Przez dziewięć lat pracowałem w korporacji, w dużej międzynarodowej firmie energetycznej EDF Energy. Mój partner był w branży filmowej, więc zacząłem się tym coraz bardziej interesować. Dwa lata temu pomyślałem: „Spróbuję”. Rzuciłem pracę i zacząłem robić filmy — powiedział w wywiadzie dla Collider.com Frake-Waterfield.

Czytaj więcej

Ameryka może projektować nowego Kubusia Puchatka

Trudno w to uwierzyć, ale po dwóch latach ma on już na swoim koncie, jak sam zapewnia, około 40-50 filmów. Nie wszystkie są gotowe, wiele materiałów wciąż czeka na montaż. Pięć tytułów weszło na ekrany, trzy kolejne są w postprodukcji.

Teraz świeżo upieczony reżyser promuje „Puchatka: krew i miód”. Film wszedł do kin amerykańskich, kanadyjskich, meksykańskich w lutym, jednocześnie trafił na vod. W wywiadzie udzielonym AFP Rhys Frake-Waterfield twierdził, że stale dostaje listy, by powstrzymać dystrybucję jego „dzieła” w kinach. „Ludzie pisali, że powiadomią policję, że popełniam przestępstwo, grożono mi nawet śmiercią”. To był jeszcze jeden jego chwyt marketingowy.

Trudno w „Puchatku...” znaleźć cokolwiek interesującego. Wiadomo: slashery, w których znikają kolejni bohaterowie, w ostatnich latach znów stają się popularne, a konwencja jest taka, że muszą być pełne gwałtu, krwi, trupów. Ten warunek akurat film spełnia. Również dlatego reżyser sięgnął dna. "Zbezcześcił” kultową opowieść dzieciństwa milionów, zaś poziom scenariusza, realizacji, pseudoaktorstwa jest żałosny. "Puchatek: krew i miód” zebrał ostre recenzje krytyków, także za seksizm. Film ma szanse, by zadomowić się na listach najgorszych filmów świata.

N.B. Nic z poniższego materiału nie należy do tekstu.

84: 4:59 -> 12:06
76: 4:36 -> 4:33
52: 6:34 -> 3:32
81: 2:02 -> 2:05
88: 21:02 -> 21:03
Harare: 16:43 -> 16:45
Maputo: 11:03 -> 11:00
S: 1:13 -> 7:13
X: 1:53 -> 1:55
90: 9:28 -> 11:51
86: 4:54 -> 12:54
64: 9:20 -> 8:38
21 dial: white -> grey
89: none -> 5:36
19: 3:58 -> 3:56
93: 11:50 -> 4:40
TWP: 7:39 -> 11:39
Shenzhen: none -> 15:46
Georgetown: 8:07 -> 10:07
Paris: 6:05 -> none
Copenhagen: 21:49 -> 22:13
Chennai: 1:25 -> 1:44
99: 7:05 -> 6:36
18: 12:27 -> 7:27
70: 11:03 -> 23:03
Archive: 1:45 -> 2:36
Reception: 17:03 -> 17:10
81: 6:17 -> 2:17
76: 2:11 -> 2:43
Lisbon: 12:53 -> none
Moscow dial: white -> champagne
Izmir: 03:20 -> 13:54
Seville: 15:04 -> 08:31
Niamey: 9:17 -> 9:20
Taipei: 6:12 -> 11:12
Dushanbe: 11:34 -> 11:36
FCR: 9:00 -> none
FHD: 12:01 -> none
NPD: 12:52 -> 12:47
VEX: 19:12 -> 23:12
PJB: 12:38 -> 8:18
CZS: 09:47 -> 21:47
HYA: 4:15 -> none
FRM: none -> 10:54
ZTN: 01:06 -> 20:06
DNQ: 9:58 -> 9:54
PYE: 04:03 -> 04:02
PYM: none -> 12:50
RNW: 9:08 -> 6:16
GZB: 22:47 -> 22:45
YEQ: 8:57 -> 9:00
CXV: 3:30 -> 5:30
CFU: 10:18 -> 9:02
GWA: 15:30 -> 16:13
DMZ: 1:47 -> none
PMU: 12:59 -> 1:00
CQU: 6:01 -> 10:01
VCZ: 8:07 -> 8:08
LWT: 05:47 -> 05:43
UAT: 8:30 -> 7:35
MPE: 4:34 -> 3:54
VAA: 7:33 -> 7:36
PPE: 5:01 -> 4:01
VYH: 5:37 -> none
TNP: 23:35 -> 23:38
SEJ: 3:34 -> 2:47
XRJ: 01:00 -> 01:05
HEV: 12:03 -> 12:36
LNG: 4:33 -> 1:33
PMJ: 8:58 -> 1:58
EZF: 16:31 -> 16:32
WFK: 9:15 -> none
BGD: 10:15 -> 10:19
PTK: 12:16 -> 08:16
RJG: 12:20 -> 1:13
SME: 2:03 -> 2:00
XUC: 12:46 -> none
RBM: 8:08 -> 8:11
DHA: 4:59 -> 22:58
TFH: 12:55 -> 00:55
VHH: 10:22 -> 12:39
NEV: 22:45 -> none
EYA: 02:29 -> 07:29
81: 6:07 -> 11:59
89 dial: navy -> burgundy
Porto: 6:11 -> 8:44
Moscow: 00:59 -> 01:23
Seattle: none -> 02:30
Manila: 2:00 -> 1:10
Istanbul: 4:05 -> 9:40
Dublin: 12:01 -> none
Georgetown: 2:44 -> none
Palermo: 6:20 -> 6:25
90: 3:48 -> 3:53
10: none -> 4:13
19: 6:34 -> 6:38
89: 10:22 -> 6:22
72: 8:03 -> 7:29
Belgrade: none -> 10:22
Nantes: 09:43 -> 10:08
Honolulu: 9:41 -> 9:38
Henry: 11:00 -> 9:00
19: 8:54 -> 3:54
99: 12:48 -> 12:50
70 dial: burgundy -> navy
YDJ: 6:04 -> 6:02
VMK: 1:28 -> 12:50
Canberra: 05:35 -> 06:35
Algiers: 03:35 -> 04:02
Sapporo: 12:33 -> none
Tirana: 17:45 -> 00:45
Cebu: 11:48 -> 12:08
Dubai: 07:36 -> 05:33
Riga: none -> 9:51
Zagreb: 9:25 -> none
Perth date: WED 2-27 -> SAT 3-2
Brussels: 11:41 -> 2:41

Paradoks kinematografii polega na tym, że niektóre z takich tytułów są tak kuriozalne, że aż wydają się fascynujące. Stają się niemal kultowe, jak choćby produkcje legendarnego Eda Wooda - film o nim nakręcił Tim Burton, czy niezaprzeczalny lider w tej konkurencji „The Room” Tommy’ego Wiseau. Mamy tu zresztą swój niechlubny udział, choćby uznany za najgorszy film 2022 roku erotyczny thriller „365 dni: Ten dzień” i jego poprzednik „365 dni”. Filmowe potworki trafiają na cieszące się dużą popularnością przeglądy filmów najgorszych, często też przynoszą pokaźne zyski. Rhys Frake-Waterfield już ogłosił, że jego „Puchatek” 40-krotnie przebił niewysokie koszty produkcji, a to dopiero przecież początek jego drogi. W samym Meksyku zarobił już milion dolarów. Nie przyniesie dochodu tylko w Hongkongu, gdzie Chińczycy już dawno uznali, że miś jest zbyt podobny do prezydenta Xi Jinpinga, przez co służy do tworzenia satyrycznych memów. Jednak w innych krajach ma widzów, zaś twórca zapowiada już, że wkrótce w krwawego mordercę zamieni sarenkę Bambi.

Seksistowskie slashery-koszmarki cynicznie żerują więc na naszej pamięci z dzieciństwa, bo im na to pozwalamy kupując bilety lub napędzając oglądalność w portalach. Zapominamy przy tym, że małym widzom – nawet tym z epoki Internetu  - też należy się trochę ciepłej naiwności, a nie morderca bestialsko zabijający kolejne ofiary. To od nas zależy, czy tandeta zdobędzie popularność.

Barbara Hollender

W Stumilowym Lesie Krzyś spotkał dziwne stworzenia z ciałami człowieka i głowami zdeformowanych zwierząt. Zaprzyjaźnił się z Misiem Puchatkiem, Prosiaczkiem, Królikiem, Sową i innymi. Ale kiedy wyjechał do college’u „zwierzoczłekoupiory” zaczęły głodować i zamieniły się w krwawych morderców-kanibali. Tak właśnie reżyser Rhys Frake-Waterfield zabawił się uroczymi bohaterami popularnej bajki dla dzieci, napisanej przez Alana Alexandra Milnego w 1926 roku.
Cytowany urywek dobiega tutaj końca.